Irak'ta çocuklar da, anneleri gibi mağdur durumda. Azınlıkta olan çalışan annelerin maaşları geçim sınırının çok altında. Bu anneler çalıştıkları için zaman ayıramadıkları çocuklarıyla bir hayat kurmaya çalışıyorlar. Çalışamayanlar kadınların ise tek çaresi, okulda başarısız olan çocuklarını çalıştırmak. Sahire Mutasir, "Ailemiz 7 kişiden oluşuyor. Ben, eşim ve 5 çocuğumuz. Eşim, bekçi olarak çalışıyordu. İran-Irak savaşında başından yaralandı. Artık çalışamayacak halde. Devlette çalışmak istedi ama iş vermek için 300 dolar rüşvet istediler. Bu para bizde yok. Evimizin geçimini su anda 12 yaşındaki oğlum sağlıyor. Alüminyum çöpleri toplayıp satıyor. Akşam okuluna gidiyor, gündüzleri de çalışıyor ve bu şekilde 7 kişiye bakıyor. 15 yasındaki kızım ve 14 yasındaki oğlum okula gidiyor. Oğlum Abbas, dün gün boyu çalışarak eve ancak 1 dolar getirebildi. Kış aylarında daha fazla zorluk yaşıyoruz çünkü Abbas bu aylarda fazla çalışamıyor. Domates ve patates ile besleniyoruz. Ben de, istendikçe kadınlara temizliğe gidiyorum. Ailemden yardim isteyemem, onların durumu bizimkinden de kötü" ifadelerini kullandı.
Irak'ta düzenlenen her resmi toplantıda güvenliğin arttığı ve istikrarın yavaş yavaş sağlandığı dile getiriliyor. Ancak sokaktaki insanların sorunları bunun çok ötesinde.
Vesen Kazim, "Sünni bir gençle birbirimize aşık olduk. Yaklaşık 6 yıl beraberdik ve onu deli gibi seviyordum. Daha sonra evlendik. Eşim öldürüldüğünde 4 yıllık evliydik. Ramadi'ye giderken teröristler onu durdurmuş ve Sünni olduğu gerekçesiyle öldürmüşler. Ailelerimiz, mezhep farklılığı sebebiyle, evliliğimizi hiçbir zaman onaylamadılar. Biz kaçarak evlenmiştik. Ben, Radyo En Nas'da çalışıyorum, eşim de taksi şoförüydü. Eşimi kaybettikten sonra arabasını da aldılar. Maaşım, tek başıma olmama rağmen bana yetmiyor. Çok zor durumdayım, beni duyun lütfen. Kocamın suçu neydi? Başka bir mezhepte olduğu için, bir insanı öldürme hakkını nereden buluyorlar?" diyerek duygularını ifade etti.

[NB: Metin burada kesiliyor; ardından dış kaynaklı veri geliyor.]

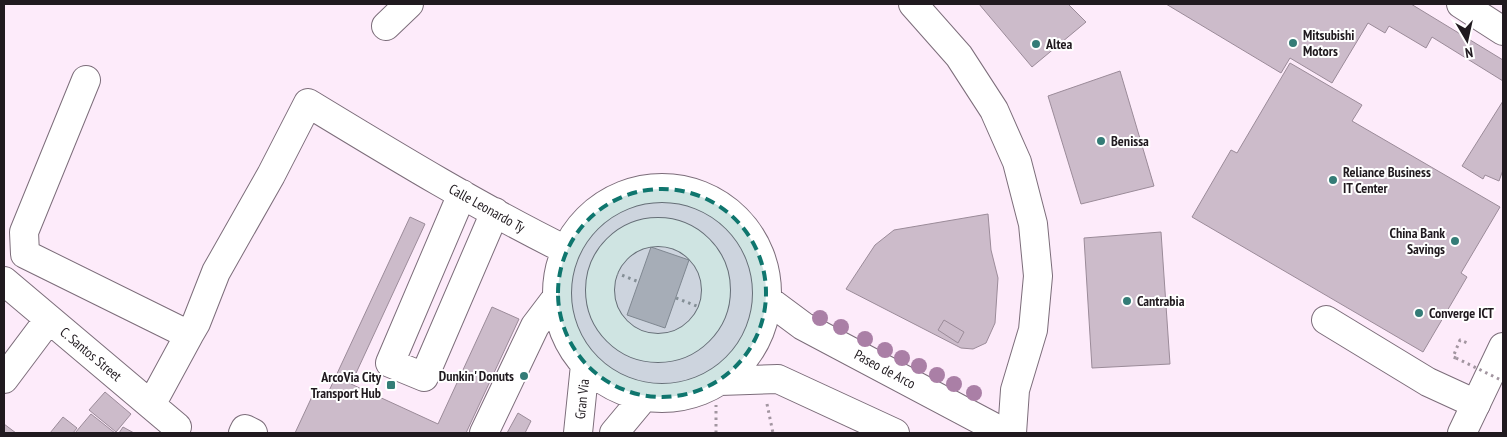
<svg xmlns="http://www.w3.org/2000/svg" width="1507" height="437" font-family="'PT Sans Narrow',sans-serif">
<rect width="100%" height="100%" fill="#fdebfa"/>
<path fill="#ccbbca" stroke="#9b8b99" d="M979 4H1068L1086 22 1032 67Z
M1166 4H1411L1503 60V81L1432 37 1426 48 1389 26 1385 33 1368 23 1332 83 1290 58 1281 73Z
M1290 63 1362 105 1352 121 1500 207 1461 273 1467 277 1423 352 1192 217 1231 150 1237 153Z
M1120 71 1154 186 1081 204 1048 96Z
M1503 101V170L1499 181 1485 175 1483 179 1462 166Z
M988 214 991 250 998 278 995 323 986 343 973 349 961 348 846 289 875 245 894 230Z
M410 217 425 224 351 384 438 424 492 307 519 319 466 433H295L316 388 328 393Z
M1161 232 1170 364 1092 368 1084 238Z
M651 247 689 260 665 328 627 315Z
M944 320 964 332 958 343 938 330Z
M105 392 131 414 116 432 89 410Z
M518 413 531 421 525 433H507Z
M91 414 115 433H75Z
M63 417 77 428 73 433H50Z
M4 424 16 433H4Z
M123 427 134 433H119Z"/>
<g fill="none" stroke-linecap="round" stroke-linejoin="round">
<g stroke="#7c6d7a" stroke-width="30">
<path id="minor" d="M913 4 959 56 994 110 1017 162 1033 224 1038 276 1033 330 1015 390 1012 433
M386 26 409 4
M86 80 24 232 25 254 189 335 151 405
M557 293a105 105 0 1 1 210 0a105 105 0 1 1-210 0Z
M462 194 390 363 424 377 495 212
M600 290a58 58 0 1 1 116 0a58 58 0 1 1-116 0Z
M4 281 177 427 174 433
M768 300 803 326 1005 433
M1326 320 1428 382 1476 404
M189 335 196 323 216 272 271 175 308 103C392 154 477 206 566 250
M4 379 49 319
M720 381 778 379 895 433
M243 433 245 429 253 433
M484 433 535 326 557 297
M578 433 585 365
M614 433 644 397"/>
</g>
<g stroke="#7c6d7a" stroke-width="30">
<path id="major" d="M1461 4 1503 31
M1462 433 1503 347"/>
</g>
<path stroke="#a295a0" stroke-width="3" stroke-dasharray="2.5 4" stroke-linecap="butt" d="M604 268 639 282
M676 298 712 312
M1456 358 1453 357 1460 340 1470 344
M767 404 773 433
M716 433V405"/>
<use href="#minor" stroke="#fff" stroke-width="28"/>
<use href="#major" stroke="#fff" stroke-width="28"/>
<path stroke="#a295a0" stroke-width="3" stroke-dasharray="2.5 4" stroke-linecap="butt" d="M1456 358 1503 381"/>
</g>
<g fill="#aa7fa6">
<circle cx="820" cy="318" r="8"/>
<circle cx="841" cy="327" r="8"/>
<circle cx="865" cy="339" r="8"/>
<circle cx="885" cy="350" r="8"/>
<circle cx="902" cy="358" r="8"/>
<circle cx="919" cy="366" r="8"/>
<circle cx="937" cy="375" r="8"/>
<circle cx="954" cy="384" r="8"/>
<circle cx="974" cy="393" r="8"/>
</g>
<path fill="#0f766e" fill-opacity="0.2" stroke="#0f766e" stroke-width="4" stroke-dasharray="10 6" stroke-linejoin="round" d="M558 293a104 104 0 1 1 208 0a104 104 0 1 1-208 0Z"/>
<g fill="#347c77" stroke="#fff" stroke-width="2">
<circle cx="1293" cy="43" r="5"/>
<circle cx="1036" cy="44" r="5"/>
<circle cx="1101" cy="141" r="5"/>
<circle cx="1333" cy="180" r="5"/>
<circle cx="1455" cy="241" r="5"/>
<circle cx="1127" cy="301" r="5"/>
<circle cx="1419" cy="313" r="5"/>
<circle cx="524" cy="376" r="5"/>
<rect x="386" y="380" width="10" height="10" rx="2.5"/>
</g>
<g text-anchor="middle" dominant-baseline="central" stroke-width="4" stroke-linejoin="round" paint-order="stroke">
<g font-size="14" font-weight="bold" fill="#201a1f" stroke="#fff" text-anchor="start">
<text x="1303" y="35">Mitsubishi<tspan x="1303" dy="16">Motors</tspan></text>
<text x="1046" y="44">Altea</text>
<text x="1111" y="141">Benissa</text>
<text x="1343" y="172">Reliance Business<tspan x="1343" dy="16">IT Center</tspan></text>
<text x="1445" y="233" text-anchor="end">China Bank<tspan x="1445" dy="16">Savings</tspan></text>
<text x="1137" y="301">Cantrabia</text>
<text x="1429" y="313">Converge ICT</text>
<text x="514" y="376" text-anchor="end">Dunkin' Donuts</text>
<text x="381" y="377" text-anchor="end">ArcoVia City<tspan x="381" dy="16">Transport Hub</tspan></text>
</g>
<g font-size="14" fill="#201a1f" stroke="#fff">
<text transform="translate(487 208) rotate(29)">Calle Leonardo Ty</text>
<text transform="translate(91 354) rotate(40)">C. Santos Street</text>
<text transform="translate(885 369) rotate(28)">Paseo de Arco</text>
<text transform="translate(582 399) rotate(-84)">Gran Via</text>
</g>
</g>
<rect width="1507" height="437" fill="none" stroke="#201a1f" stroke-width="10"/>
<g transform="translate(1467 40) rotate(171)" stroke="#ffffff" stroke-width="4" paint-order="stroke">
<path d="M0-4L9 19L0 12L-9 19Z" fill="#201a1f"/>
<text y="-8" font-size="14" font-weight="bold" text-anchor="middle" fill="#201a1f">N</text>
</g>
</svg>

Ülke içindeki mezhep çatışmaları, insanların komşularına dahi güvenememesi, Irak'ta toplumsal paranoyaya ve şiddetin artmasına sebep olmakta. Görünen o ki, ülke içinde etkin olan çok uluslu güçler ve Irak hükümeti, toplumsal barışı sağlamadıkça Irak'ta kadınlar savaşın asıl mağdurları olmaya devam edecek.